Mr. Banks depicts the Professor as “a man with two bodies, one dancing inside his brain, a hologram made of electrons and neurons going off like a field of fireflies on a midsummer night, the other a moist quarter-ton packet of solid flesh wrapped in pale human skin.” In the interests of so-called research, he gradually coaxes the Kid to explain why he was forced to leave the Army and exactly how damaging the Kid’s addiction to online pornography has been. The title, “Lost Memory of Skin,” refers to the way real flesh has been supplanted by the virtual kind. The Kid is still a virgin and knows more about the touch of iguana skin, and the lousy acting of performers in porn films, than he does about anything human.
Poor Iggy. He is wrenched away from the Kid early in the book. The scene in which he disappears is a reminder of how profoundly gut wrenching Mr. Banks’s writing can be. When catastrophic weather hits the Calusa camp midway through the novel, he creates a scene of unforgettable anguish, very reminiscent of such moments in “Continental Drift,” in which characters simply reach the end of their capacity for hope and struggle. The rest of the city can follow FEMA guidelines for emergency preparation. The lost souls with whom the Kid lives have no such option. “When you are in fact not a member of the citizenry,” Mr. Banks writes, you are not equipped for self-preservation.
In a book with strong echoes of “Huckleberry Finn,” with the Kid as the Professor’s idea of Huck “long after he lit out for the Territory, grown older and as deep into the Territory as you can go,” the Kid’s growing capacity for self-knowledge becomes a driving force. Mr. Banks coaxes the Kid from helpless innocence to enlightened dignity, from all-consuming shame to glimmering self-knowledge. Mr. Banks also draws narrative urgency from his vision of a world in which sex offenders slide downward on the Internet’s continuum. When he charges his monitor battery, “the Kid feels intimately connected to the millions of other convicted sex offenders,” as if they were all “trembling leaves on the branches large and small of a vast electrical tree that casts its shadow across the whole country.”

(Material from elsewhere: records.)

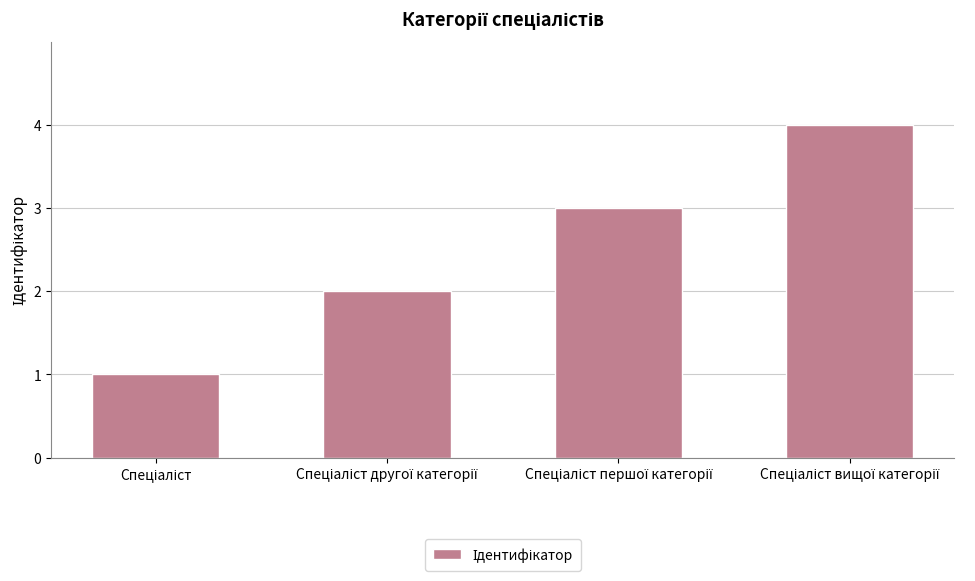

What is the greatest value displayed?

4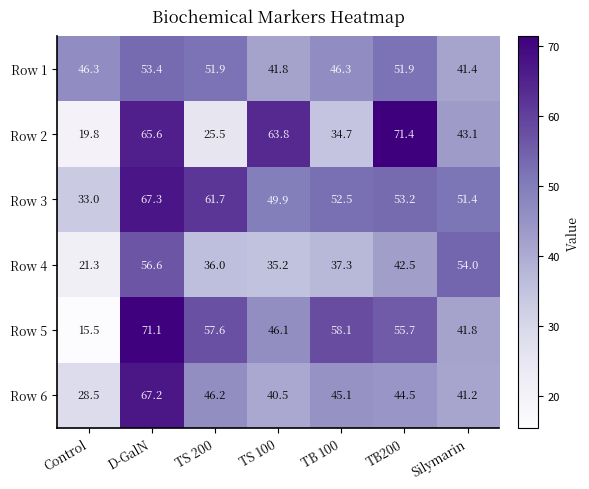

Rank the series at TB 100 from lowest to highest value.

Row 2, Row 4, Row 6, Row 1, Row 3, Row 5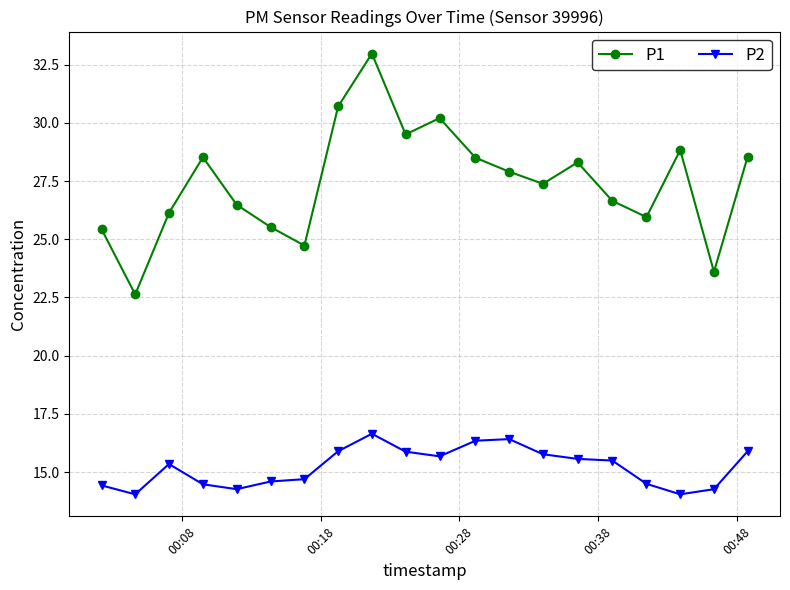

What is the minimum value for P1?

22.6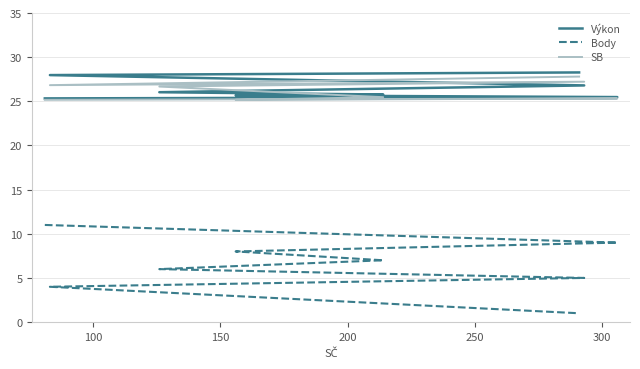

What are all the series names shown in the legend?

Výkon, Body, SB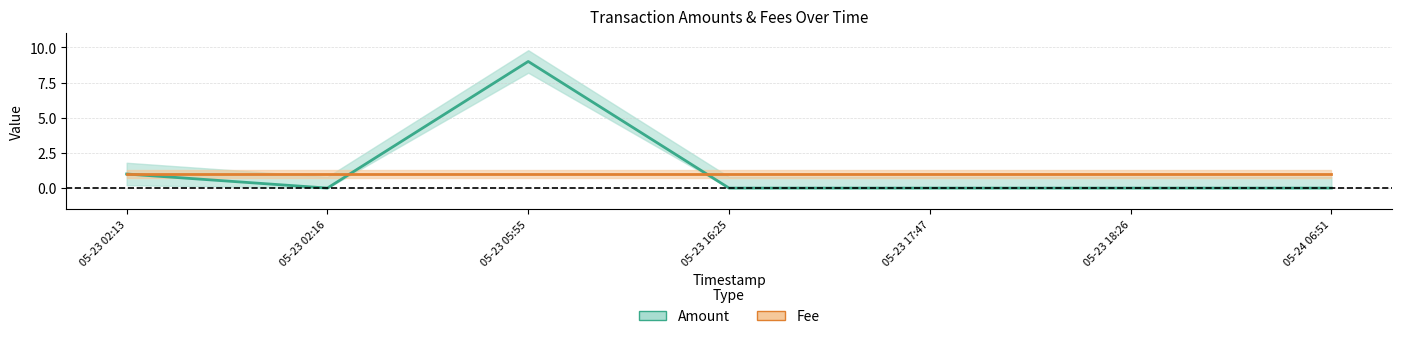

Does the chart have visible grid lines?

Yes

This book expresses the conviction that we live in perilous, creepy times. We toy recklessly with brand-new capacities for ruination. We bring the most human impulses to the least human means of expressing them, and we may not see the damage we do until it becomes irrevocable. Mr. Banks, whose great works resonate with such heart and soul, brings his full narrative powers to bear on illuminating this still largely unexplored new terrain.